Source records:
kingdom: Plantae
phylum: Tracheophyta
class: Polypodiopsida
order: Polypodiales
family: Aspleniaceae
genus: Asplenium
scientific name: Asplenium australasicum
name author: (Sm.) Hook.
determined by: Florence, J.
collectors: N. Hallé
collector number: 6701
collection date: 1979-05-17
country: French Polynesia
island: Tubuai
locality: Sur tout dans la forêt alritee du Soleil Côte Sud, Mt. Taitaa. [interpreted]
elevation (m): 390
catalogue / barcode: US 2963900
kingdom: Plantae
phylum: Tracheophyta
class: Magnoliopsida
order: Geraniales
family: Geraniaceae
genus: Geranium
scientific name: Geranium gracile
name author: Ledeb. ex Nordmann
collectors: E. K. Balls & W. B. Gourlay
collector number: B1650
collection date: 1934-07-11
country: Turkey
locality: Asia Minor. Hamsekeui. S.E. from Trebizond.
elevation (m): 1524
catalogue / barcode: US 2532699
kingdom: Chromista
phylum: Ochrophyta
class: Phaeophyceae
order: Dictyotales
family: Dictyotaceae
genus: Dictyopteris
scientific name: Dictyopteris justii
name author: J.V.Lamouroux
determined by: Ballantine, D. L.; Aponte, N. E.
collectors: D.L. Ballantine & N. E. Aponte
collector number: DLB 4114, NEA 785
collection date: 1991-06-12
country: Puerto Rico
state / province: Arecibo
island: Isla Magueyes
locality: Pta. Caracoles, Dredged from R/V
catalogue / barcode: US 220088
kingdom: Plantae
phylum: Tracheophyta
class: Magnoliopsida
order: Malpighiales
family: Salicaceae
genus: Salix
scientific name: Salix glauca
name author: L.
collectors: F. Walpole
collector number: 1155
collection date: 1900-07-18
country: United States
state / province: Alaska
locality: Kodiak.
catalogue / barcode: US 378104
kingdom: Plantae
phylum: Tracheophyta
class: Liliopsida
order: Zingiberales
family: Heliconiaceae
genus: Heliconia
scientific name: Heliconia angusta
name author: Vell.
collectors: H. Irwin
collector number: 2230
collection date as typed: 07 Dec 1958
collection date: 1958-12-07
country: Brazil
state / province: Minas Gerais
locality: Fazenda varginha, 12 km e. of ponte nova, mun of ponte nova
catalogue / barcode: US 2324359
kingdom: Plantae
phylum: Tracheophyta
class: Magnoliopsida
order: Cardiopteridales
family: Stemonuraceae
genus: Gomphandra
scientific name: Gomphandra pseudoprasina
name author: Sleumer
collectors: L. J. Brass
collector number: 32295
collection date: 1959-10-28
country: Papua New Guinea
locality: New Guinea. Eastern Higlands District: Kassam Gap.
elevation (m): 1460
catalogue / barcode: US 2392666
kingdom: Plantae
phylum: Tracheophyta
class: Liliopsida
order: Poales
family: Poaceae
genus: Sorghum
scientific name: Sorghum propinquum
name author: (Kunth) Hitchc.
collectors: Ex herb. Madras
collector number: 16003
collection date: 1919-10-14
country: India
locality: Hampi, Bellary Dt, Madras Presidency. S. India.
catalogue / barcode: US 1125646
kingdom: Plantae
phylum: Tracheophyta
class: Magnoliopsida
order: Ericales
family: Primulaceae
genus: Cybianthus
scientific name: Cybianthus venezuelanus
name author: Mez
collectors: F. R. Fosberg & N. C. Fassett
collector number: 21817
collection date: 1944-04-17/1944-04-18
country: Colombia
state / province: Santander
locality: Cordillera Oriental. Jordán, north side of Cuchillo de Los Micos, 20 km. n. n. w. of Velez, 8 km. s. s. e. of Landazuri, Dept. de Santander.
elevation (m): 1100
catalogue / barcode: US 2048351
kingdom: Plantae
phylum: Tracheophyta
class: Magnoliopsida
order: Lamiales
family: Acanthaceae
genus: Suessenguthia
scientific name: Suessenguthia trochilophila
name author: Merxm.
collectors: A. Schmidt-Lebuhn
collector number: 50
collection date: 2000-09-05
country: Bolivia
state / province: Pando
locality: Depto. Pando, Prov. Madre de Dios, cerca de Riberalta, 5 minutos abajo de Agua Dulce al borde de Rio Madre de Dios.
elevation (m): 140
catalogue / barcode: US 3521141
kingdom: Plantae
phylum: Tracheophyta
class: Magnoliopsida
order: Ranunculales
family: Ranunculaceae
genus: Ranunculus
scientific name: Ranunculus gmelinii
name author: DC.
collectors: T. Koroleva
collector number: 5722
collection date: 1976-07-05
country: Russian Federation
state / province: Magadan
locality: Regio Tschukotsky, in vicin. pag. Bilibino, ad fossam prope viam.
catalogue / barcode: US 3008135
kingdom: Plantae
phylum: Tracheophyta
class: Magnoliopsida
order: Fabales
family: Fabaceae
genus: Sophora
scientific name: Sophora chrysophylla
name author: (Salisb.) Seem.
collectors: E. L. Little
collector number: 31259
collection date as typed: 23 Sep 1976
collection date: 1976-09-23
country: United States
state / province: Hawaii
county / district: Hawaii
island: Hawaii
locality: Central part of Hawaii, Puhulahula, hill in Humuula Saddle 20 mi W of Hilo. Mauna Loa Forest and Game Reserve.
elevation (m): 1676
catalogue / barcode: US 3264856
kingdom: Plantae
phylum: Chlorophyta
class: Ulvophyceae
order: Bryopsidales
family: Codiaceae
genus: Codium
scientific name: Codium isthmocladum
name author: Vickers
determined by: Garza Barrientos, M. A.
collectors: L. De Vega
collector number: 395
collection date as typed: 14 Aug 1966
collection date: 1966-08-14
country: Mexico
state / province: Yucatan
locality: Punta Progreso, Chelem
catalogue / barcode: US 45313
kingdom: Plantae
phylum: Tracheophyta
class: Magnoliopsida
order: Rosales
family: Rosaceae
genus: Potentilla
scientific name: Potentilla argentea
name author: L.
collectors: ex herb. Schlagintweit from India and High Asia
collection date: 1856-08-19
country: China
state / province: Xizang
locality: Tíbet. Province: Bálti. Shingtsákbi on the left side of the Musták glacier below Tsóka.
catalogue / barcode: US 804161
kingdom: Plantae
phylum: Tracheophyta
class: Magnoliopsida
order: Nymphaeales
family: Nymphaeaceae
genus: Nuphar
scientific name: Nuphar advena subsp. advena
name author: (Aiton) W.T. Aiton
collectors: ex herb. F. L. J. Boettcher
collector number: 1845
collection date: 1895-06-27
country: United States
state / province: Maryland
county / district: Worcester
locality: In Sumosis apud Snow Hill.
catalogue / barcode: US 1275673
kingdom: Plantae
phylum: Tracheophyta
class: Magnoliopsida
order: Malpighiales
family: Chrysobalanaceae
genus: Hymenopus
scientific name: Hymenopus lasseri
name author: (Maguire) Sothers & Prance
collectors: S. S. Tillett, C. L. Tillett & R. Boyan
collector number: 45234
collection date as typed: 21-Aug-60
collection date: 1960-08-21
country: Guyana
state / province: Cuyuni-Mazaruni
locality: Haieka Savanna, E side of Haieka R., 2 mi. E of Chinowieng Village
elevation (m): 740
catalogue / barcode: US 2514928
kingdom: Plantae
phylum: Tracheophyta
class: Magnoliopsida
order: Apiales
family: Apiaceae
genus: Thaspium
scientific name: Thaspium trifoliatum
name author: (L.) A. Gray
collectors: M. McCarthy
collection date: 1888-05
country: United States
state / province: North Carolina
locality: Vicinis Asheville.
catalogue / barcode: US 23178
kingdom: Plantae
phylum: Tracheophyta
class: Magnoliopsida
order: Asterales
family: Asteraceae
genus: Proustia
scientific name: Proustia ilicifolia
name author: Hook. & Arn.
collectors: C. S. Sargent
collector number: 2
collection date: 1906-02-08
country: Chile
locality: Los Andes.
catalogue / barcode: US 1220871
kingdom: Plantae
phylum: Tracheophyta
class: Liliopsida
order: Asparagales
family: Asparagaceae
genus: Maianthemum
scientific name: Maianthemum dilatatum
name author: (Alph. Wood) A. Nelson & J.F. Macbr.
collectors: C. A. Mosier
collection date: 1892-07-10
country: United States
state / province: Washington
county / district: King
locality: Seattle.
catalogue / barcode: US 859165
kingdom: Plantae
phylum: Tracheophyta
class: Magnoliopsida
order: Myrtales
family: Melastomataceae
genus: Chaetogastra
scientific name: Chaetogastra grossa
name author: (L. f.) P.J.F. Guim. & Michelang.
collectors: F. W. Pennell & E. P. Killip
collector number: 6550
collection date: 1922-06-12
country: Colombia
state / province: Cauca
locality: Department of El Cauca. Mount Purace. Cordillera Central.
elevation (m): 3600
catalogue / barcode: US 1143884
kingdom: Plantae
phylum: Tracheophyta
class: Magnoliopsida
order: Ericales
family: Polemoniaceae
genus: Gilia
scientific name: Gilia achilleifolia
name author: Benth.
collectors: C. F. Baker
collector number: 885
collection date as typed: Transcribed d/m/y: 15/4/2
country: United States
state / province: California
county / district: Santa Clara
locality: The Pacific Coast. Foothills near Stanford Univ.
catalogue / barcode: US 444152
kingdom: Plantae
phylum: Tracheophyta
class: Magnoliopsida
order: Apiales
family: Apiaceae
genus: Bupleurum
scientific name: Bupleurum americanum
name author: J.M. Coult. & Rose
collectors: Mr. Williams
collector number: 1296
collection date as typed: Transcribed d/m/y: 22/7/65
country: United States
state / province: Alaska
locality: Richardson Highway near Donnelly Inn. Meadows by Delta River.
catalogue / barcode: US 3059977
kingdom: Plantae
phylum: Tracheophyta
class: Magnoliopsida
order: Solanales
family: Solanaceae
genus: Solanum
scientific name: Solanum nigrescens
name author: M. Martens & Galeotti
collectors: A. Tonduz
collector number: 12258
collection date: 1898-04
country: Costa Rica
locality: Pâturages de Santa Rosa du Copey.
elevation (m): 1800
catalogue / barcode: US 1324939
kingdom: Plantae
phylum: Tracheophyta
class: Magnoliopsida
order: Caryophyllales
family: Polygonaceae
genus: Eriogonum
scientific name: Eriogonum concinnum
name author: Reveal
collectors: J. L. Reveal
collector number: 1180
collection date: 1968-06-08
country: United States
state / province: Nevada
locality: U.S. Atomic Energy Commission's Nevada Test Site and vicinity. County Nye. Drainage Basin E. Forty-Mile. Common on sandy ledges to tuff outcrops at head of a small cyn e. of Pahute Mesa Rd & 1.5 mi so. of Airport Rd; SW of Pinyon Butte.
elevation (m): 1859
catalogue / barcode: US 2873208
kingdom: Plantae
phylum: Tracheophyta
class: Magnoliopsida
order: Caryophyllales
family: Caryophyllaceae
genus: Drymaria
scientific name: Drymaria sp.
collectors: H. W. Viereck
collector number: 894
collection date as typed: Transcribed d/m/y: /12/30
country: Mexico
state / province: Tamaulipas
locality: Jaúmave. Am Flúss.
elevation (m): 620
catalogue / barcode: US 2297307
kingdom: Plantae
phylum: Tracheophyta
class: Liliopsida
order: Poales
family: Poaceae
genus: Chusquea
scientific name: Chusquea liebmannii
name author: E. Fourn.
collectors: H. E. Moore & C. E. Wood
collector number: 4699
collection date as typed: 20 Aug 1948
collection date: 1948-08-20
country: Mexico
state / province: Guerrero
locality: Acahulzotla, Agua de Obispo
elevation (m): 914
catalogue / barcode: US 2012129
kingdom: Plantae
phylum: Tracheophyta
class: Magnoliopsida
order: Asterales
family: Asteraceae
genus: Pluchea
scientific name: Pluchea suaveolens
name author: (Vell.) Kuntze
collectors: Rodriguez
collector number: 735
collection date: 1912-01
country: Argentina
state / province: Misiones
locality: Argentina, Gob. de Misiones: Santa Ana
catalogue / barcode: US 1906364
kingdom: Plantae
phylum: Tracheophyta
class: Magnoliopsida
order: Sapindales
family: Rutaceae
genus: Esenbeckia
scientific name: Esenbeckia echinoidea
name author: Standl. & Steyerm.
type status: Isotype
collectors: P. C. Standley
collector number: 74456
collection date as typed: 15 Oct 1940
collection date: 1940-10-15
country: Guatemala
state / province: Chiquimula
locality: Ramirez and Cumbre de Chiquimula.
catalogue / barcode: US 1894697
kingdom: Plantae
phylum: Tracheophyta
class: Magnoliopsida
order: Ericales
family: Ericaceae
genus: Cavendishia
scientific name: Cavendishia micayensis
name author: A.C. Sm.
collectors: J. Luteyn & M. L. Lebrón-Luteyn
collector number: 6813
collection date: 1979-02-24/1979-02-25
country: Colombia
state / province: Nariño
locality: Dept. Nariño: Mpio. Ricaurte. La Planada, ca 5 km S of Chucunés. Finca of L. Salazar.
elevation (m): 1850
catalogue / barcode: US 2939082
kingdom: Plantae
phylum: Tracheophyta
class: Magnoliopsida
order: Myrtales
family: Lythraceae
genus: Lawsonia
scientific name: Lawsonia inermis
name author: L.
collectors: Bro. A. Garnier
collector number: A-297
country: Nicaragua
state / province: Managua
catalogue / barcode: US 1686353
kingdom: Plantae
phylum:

■ **Work to be completed**: Can you reproduce the data above word for word, starting at the line that contains "collection date: 1906-02-08" and stopping after the line that contains "collectors: A. Tonduz"?

■ **Exercise answer**:
collection date: 1906-02-08
country: Chile
locality: Los Andes.
catalogue / barcode: US 1220871
kingdom: Plantae
phylum: Tracheophyta
class: Liliopsida
order: Asparagales
family: Asparagaceae
genus: Maianthemum
scientific name: Maianthemum dilatatum
name author: (Alph. Wood) A. Nelson & J.F. Macbr.
collectors: C. A. Mosier
collection date: 1892-07-10
country: United States
state / province: Washington
county / district: King
locality: Seattle.
catalogue / barcode: US 859165
kingdom: Plantae
phylum: Tracheophyta
class: Magnoliopsida
order: Myrtales
family: Melastomataceae
genus: Chaetogastra
scientific name: Chaetogastra grossa
name author: (L. f.) P.J.F. Guim. & Michelang.
collectors: F. W. Pennell & E. P. Killip
collector number: 6550
collection date: 1922-06-12
country: Colombia
state / province: Cauca
locality: Department of El Cauca. Mount Purace. Cordillera Central.
elevation (m): 3600
catalogue / barcode: US 1143884
kingdom: Plantae
phylum: Tracheophyta
class: Magnoliopsida
order: Ericales
family: Polemoniaceae
genus: Gilia
scientific name: Gilia achilleifolia
name author: Benth.
collectors: C. F. Baker
collector number: 885
collection date as typed: Transcribed d/m/y: 15/4/2
country: United States
state / province: California
county / district: Santa Clara
locality: The Pacific Coast. Foothills near Stanford Univ.
catalogue / barcode: US 444152
kingdom: Plantae
phylum: Tracheophyta
class: Magnoliopsida
order: Apiales
family: Apiaceae
genus: Bupleurum
scientific name: Bupleurum americanum
name author: J.M. Coult. & Rose
collectors: Mr. Williams
collector number: 1296
collection date as typed: Transcribed d/m/y: 22/7/65
country: United States
state / province: Alaska
locality: Richardson Highway near Donnelly Inn. Meadows by Delta River.
catalogue / barcode: US 3059977
kingdom: Plantae
phylum: Tracheophyta
class: Magnoliopsida
order: Solanales
family: Solanaceae
genus: Solanum
scientific name: Solanum nigrescens
name author: M. Martens & Galeotti
collectors: A. Tonduz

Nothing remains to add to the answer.